Assignment 8, due Apr 4

Solutions

Part of the homework for 22C:112, Spring 2008
by Douglas W. Jones
THE UNIVERSITY OF IOWA Department of Computer Science

  1. Background: Consider a system with a page size of 512 bytes, with a file system where the sector size is also 512 bytes. The MMU on this system is simply turned off whenever a trap service routine is running.

    Consider this sequence of operations on a pre-existing disk file:

            fd = open( ... );
            lseek( fd, pos, SEEK_SET )
            write( fd, buf, 512 )
            close( fd );
    

    a) Describe the values of pos and buf that lead to the best case with regard to disk input/output performance. (0.5 points)

    Both pos and buf should be multiples of 512.

    b) Assume that pos does not conform to the constraints outlined in your answer to part a above, how many distinct read and write operations must be performed by the disk hardware? Explain them! (0.5 points)

    The write operation spans two sectors. To modify just part of the file, we need to

    1. read the first sector, modify the tail end of it from the buffer, and
    2. write the first sector back to disk, then
    3. read the second sector, modify the head end of it from the buffer, and
    4. write the second sector back to disk.

    So, it takes 4 distinct disk operations. If pos had been a multiple of 512, it would have taken just one operation.

    c) Assume that buf does not conform to the constraints outlined in your answer to part a above, how many distinct copys must be made from the user's buffer. Explain them. (0.5 points)

    If buf does not conform to the constraints outlined, the user's buffer spans two pages that are consecutive in the user's virtual address space. Unfortunately, these pages need not be physically consecutive, so the operating system must first copy the second part of the first page before copying the first part of the second page, as two separate operations. Potentially, each of these could require a page fault.

    d) Combine your answers to parts b and c, describing a likely sequence of events. You may assume the system has some kind of disk cache, if that simplifies your answer. (0.5 points)

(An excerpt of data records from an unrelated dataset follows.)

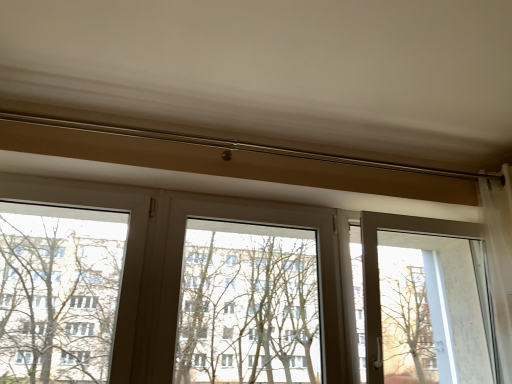
Question: Considering the positions of transparent plastic window screen at center and transparent glass screen door at right in the image, is transparent plastic window screen at center taller or shorter than transparent glass screen door at right?

Choices:
 (A) short
 (B) tall

Answer: (A)

Question: From a real-world perspective, is transparent plastic window screen at center physically located above or below transparent glass screen door at right?

Choices:
 (A) above
 (B) below

Answer: (B)

Question: Estimate the real-world distances between objects in this image. Which object is farther from the transparent glass screen door at right?

Choices:
 (A) green leafy tree at left
 (B) transparent plastic window screen at center

Answer: (A)

Question: Estimate the real-world distances between objects in this image. Which object is closer to the transparent glass screen door at right?

Choices:
 (A) green leafy tree at left
 (B) transparent plastic window screen at center

Answer: (B)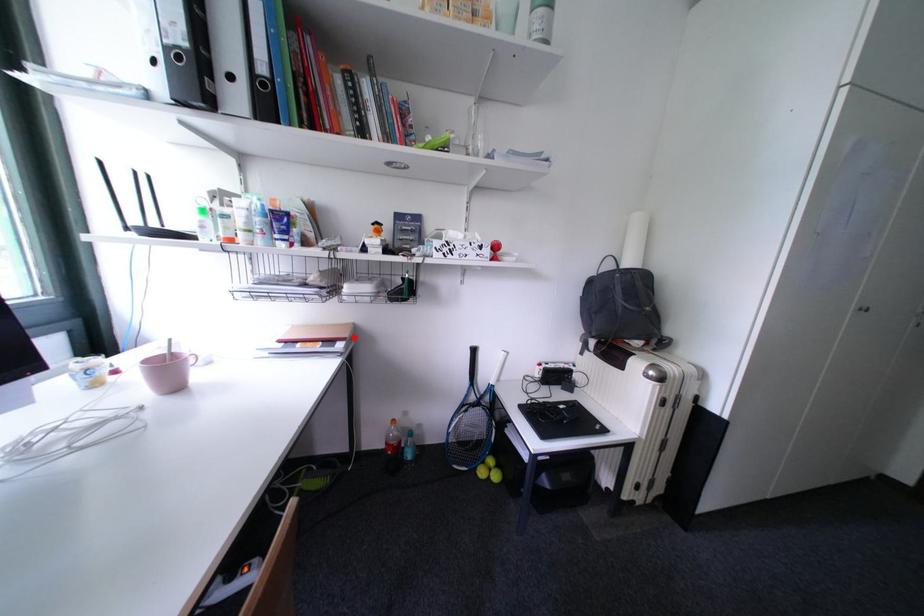
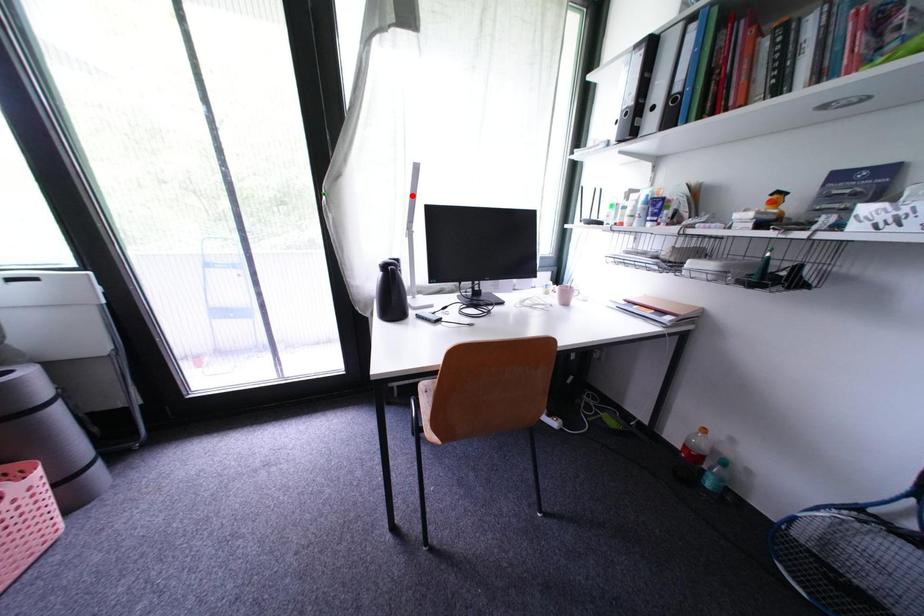
I am providing you with two images of the same scene from different viewpoints. A red point is marked on the first image and another point is marked on the second image. Does the point marked in image1 correspond to the same location as the one in image2?

No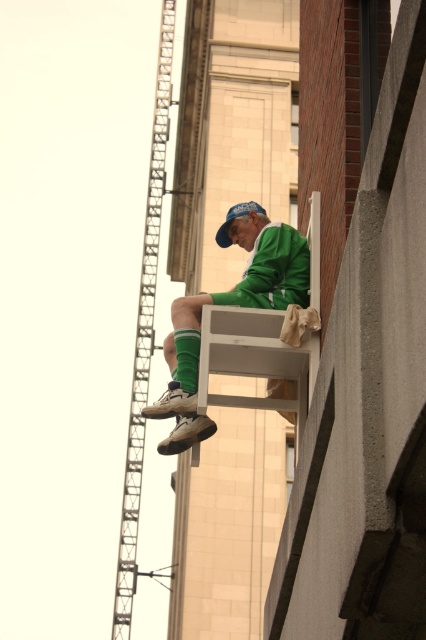
Can you confirm if green matte jacket at center is positioned below blue fabric cap at center?

Yes, green matte jacket at center is below blue fabric cap at center.

Is point (299, 237) farther from camera compared to point (218, 236)?

No, (299, 237) is in front of (218, 236).

Does point (196, 349) come behind point (244, 209)?

No, it is not.

The height and width of the screenshot is (640, 426). In order to click on green matte jacket at center in this screenshot , I will do `click(229, 305)`.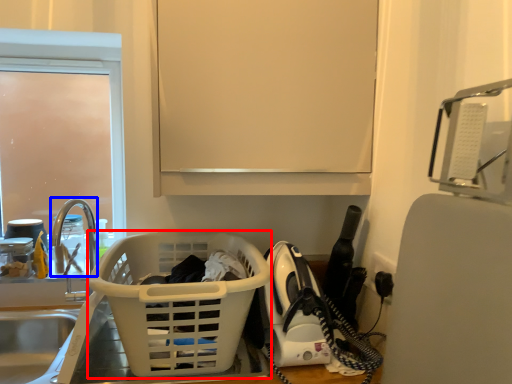
Question: Which of the following is the farthest to the observer, basket (highlighted by a red box) or faucet (highlighted by a blue box)?

Choices:
 (A) basket
 (B) faucet

Answer: (B)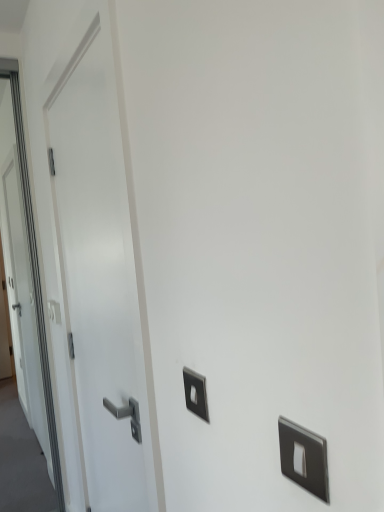
The width and height of the screenshot is (384, 512). What are the coordinates of `white glossy door at left` in the screenshot? It's located at (103, 273).

What is the approximate height of satin silver switch at center, the second light switch when ordered from left to right?

satin silver switch at center, the second light switch when ordered from left to right, is 3.79 inches tall.

At what (x,y) coordinates should I click in order to perform the action: click on satin silver switch at left, which appears as the first light switch when viewed from the back. Please return your answer as a coordinate pair (x, y). Looking at the image, I should click on (54, 311).

From the picture: Is satin silver switch at left, which appears as the first light switch when viewed from the back, taller or shorter than satin silver switch at center, the 2th light switch in the back-to-front sequence?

    If neither the disk address nor the memory address are aligned, there will be 4 distinct disk operations on the file, possibly two page faults, and 2 or 3 distinct memory to memory copy operations:

    1. read the first sector of disk.
    2. possibly force a page fault on the first section of the user buffer.
    3. copy the part or all of the head end of the user's buffer, which is in the tail end of the first page, into the tail end of the first disk buffer.
    4. read the second sector of disk.
    5. possibly force a page fault on the second section of the user buffer.
    6. if the least significant 9 bits of pos and buf differ, there will be a copy operation from the middle chunk of the user's buffer. This could be from either the very tail end of the first page or the very head end of the second page, and it will be to either the very head end of the second buffer or the very tail end of the first buffer, depending on how pos and buf differ.
    7. write the first sector back to disk.
    8. copy the part or all of the tail end of the user's buffer, which is in the head end of second page, into the head end of the second disk buffer.
    9. write the second sector back to disk.

  2. Background Look at the boundary tag data structure documented in the notes for Lecture 27. Assume you eliminate the use of a free list, and simply search sequentially through the heap for the next block. Also assume that you always start searching from the lowest block in the heap.

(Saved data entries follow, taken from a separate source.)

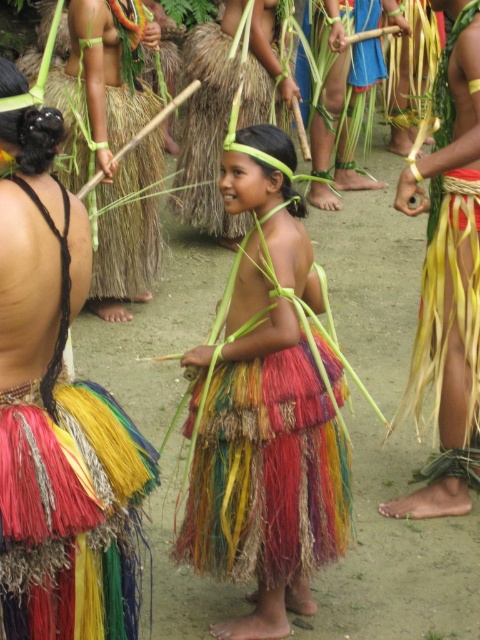
Question: Which of the following is the closest to the observer?

Choices:
 (A) (239, 232)
 (B) (210, 483)

Answer: (B)

Question: Does multicolored grass skirt at center have a greater width compared to multicolored woven skirt at center?

Choices:
 (A) no
 (B) yes

Answer: (A)

Question: Which of the following is the closest to the observer?

Choices:
 (A) (326, 428)
 (B) (193, 125)

Answer: (A)

Question: Does multicolored grass skirt at center lie in front of multicolored woven skirt at center?

Choices:
 (A) yes
 (B) no

Answer: (A)

Question: Can you confirm if multicolored grass skirt at center is positioned above multicolored woven skirt at center?

Choices:
 (A) no
 (B) yes

Answer: (A)

Question: Which of the following is the farthest from the observer?

Choices:
 (A) (313, 307)
 (B) (216, 67)

Answer: (B)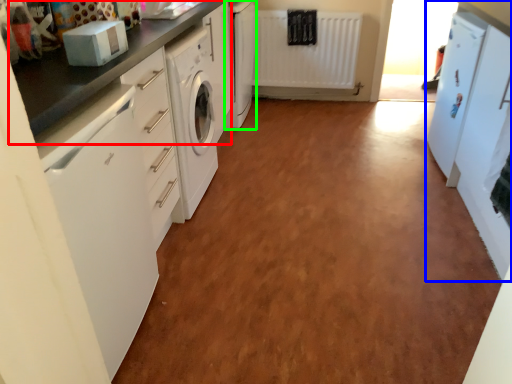
Question: Which is nearer to the countertop (highlighted by a red box)? cabinetry (highlighted by a blue box) or cabinetry (highlighted by a green box).

Choices:
 (A) cabinetry
 (B) cabinetry

Answer: (B)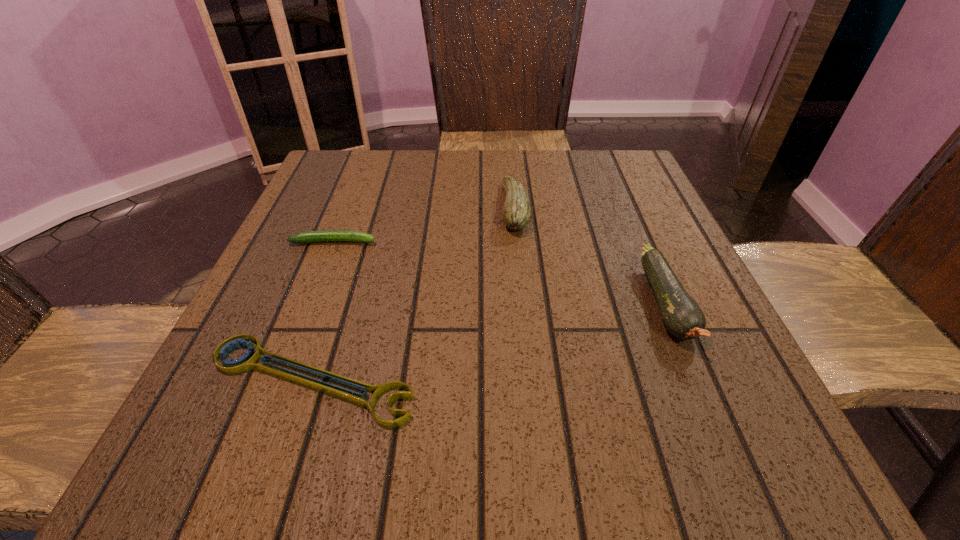
Locate an element on the screen. The width and height of the screenshot is (960, 540). the rightmost object is located at coordinates (682, 316).

The height and width of the screenshot is (540, 960). Identify the location of the nearest zucchini. (682, 316).

Locate an element on the screen. Image resolution: width=960 pixels, height=540 pixels. the second object from right to left is located at coordinates (516, 214).

Identify the location of the farthest zucchini. Image resolution: width=960 pixels, height=540 pixels. (516, 214).

Where is `the leftmost zucchini`? Image resolution: width=960 pixels, height=540 pixels. the leftmost zucchini is located at coordinates (329, 235).

Find the location of `the second farthest zucchini`. the second farthest zucchini is located at coordinates (329, 235).

This screenshot has width=960, height=540. I want to click on the shortest object, so click(x=248, y=361).

Where is `free space located at the blossom end of the nearest zucchini`? free space located at the blossom end of the nearest zucchini is located at coordinates (732, 461).

Where is `vacant space located 0.280m at the stem end of the farthest object`? Image resolution: width=960 pixels, height=540 pixels. vacant space located 0.280m at the stem end of the farthest object is located at coordinates (372, 208).

This screenshot has height=540, width=960. Identify the location of vacant space situated at the stem end of the farthest object. (473, 208).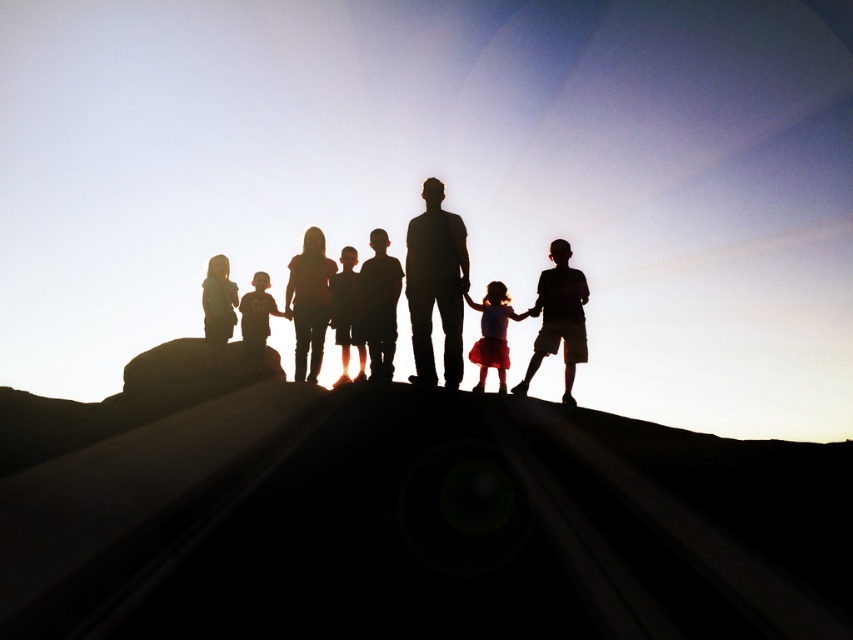
You are a photographer trying to capture the entire group of people on the railway tracks in the scene. The camera you are using has a maximum focus range of 5 feet. Can you fit both the matte black girl at center and the silhouette child at center in the same frame without moving the camera?

The distance between the matte black girl at center and the silhouette child at center is 5.50 feet, which exceeds the camera maximum focus range of 5 feet. Therefore, you cannot fit both in the same frame without moving the camera.

You are standing at the point marked as point [299,264] in the image. The railway tracks extend into the distance. If you walk straight ahead along the tracks, how far will you have to walk to reach the horizon where the tracks converge?

The distance of point [299,264] from viewer is 34.58 feet, so you will have to walk 34.58 feet to reach the horizon where the tracks converge.

In the scene shown: You are a photographer trying to capture the perfect shot of the matte black child at center. Given the coordinates provided in the scene description, can you determine if the child is positioned exactly at the center of the image?

The matte black child at center is located at coordinates point (379, 305), which are very close to the center of the image, so yes, the child is positioned at the center.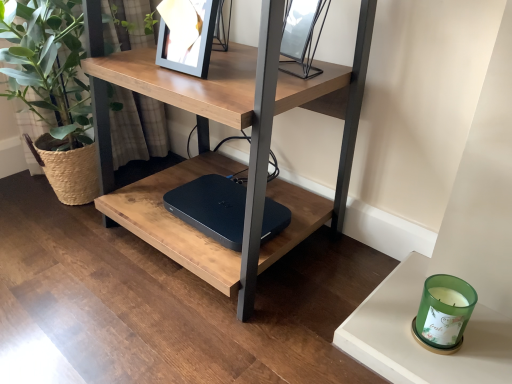
Question: Considering the positions of green glass candle at lower right and metallic silver picture frame at upper center in the image, is green glass candle at lower right wider or thinner than metallic silver picture frame at upper center?

Choices:
 (A) wide
 (B) thin

Answer: (B)

Question: From a real-world perspective, is green glass candle at lower right positioned above or below metallic silver picture frame at upper center?

Choices:
 (A) above
 (B) below

Answer: (B)

Question: Which of these objects is positioned farthest from the black matte laptop at center?

Choices:
 (A) metallic silver picture frame at upper center
 (B) green woven basket at left
 (C) matte wood table at center
 (D) green glass candle at lower right

Answer: (D)

Question: Which object is the closest to the green woven basket at left?

Choices:
 (A) matte wood table at center
 (B) metallic silver picture frame at upper center
 (C) black matte laptop at center
 (D) green glass candle at lower right

Answer: (A)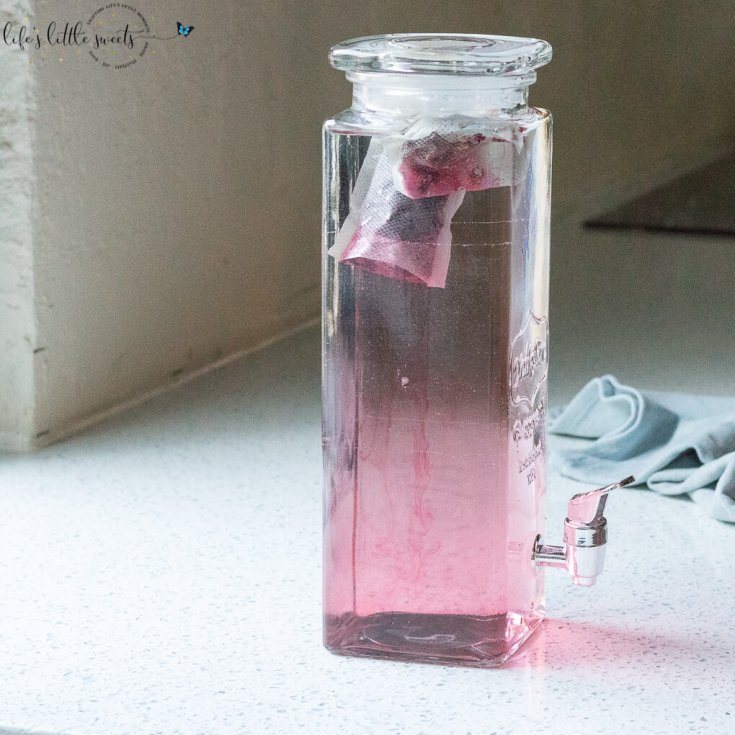
The height and width of the screenshot is (735, 735). In order to click on beige wall in this screenshot , I will do `click(247, 162)`.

    a) How does the data structure simplify in this case. (Hint, the simplification is considerable). (0.5 points)

    First, of course, the free-list pointers are completely eliminated. Second, if the search is always from the lowest block in the heap, there is never a need for back links, so each boundary tag is just one bit to indicate used or free, plus a pointer to the next tag.

    b) If your computer system has virtual memory, what would the performance implications of this new heap be, as compared with the heap described in the notes. (There are implications with regard to page fault rate that are distinct from the implications with regard to CPU cycles needed per allocate, on average.) (0.5 points)

    Always searching from one end would generally keep the heap compact, with large unused blocks in the heap at high addresses and only a few successively smaller free blocks at the start of the heap. In comparison, the complex algorithm given in the notes will spread blocks of all types uniformly through memory. As a result, the simplified data structure will have better locality of reference and therefore fewer page faults in a virtual memory environment.

    Of course, there is an expense: Searches for new memory blocks will tend to be longer than they would be if free blocks were uniformly distributed through memory. Here, we saved page faults at the expense of increased computational cost.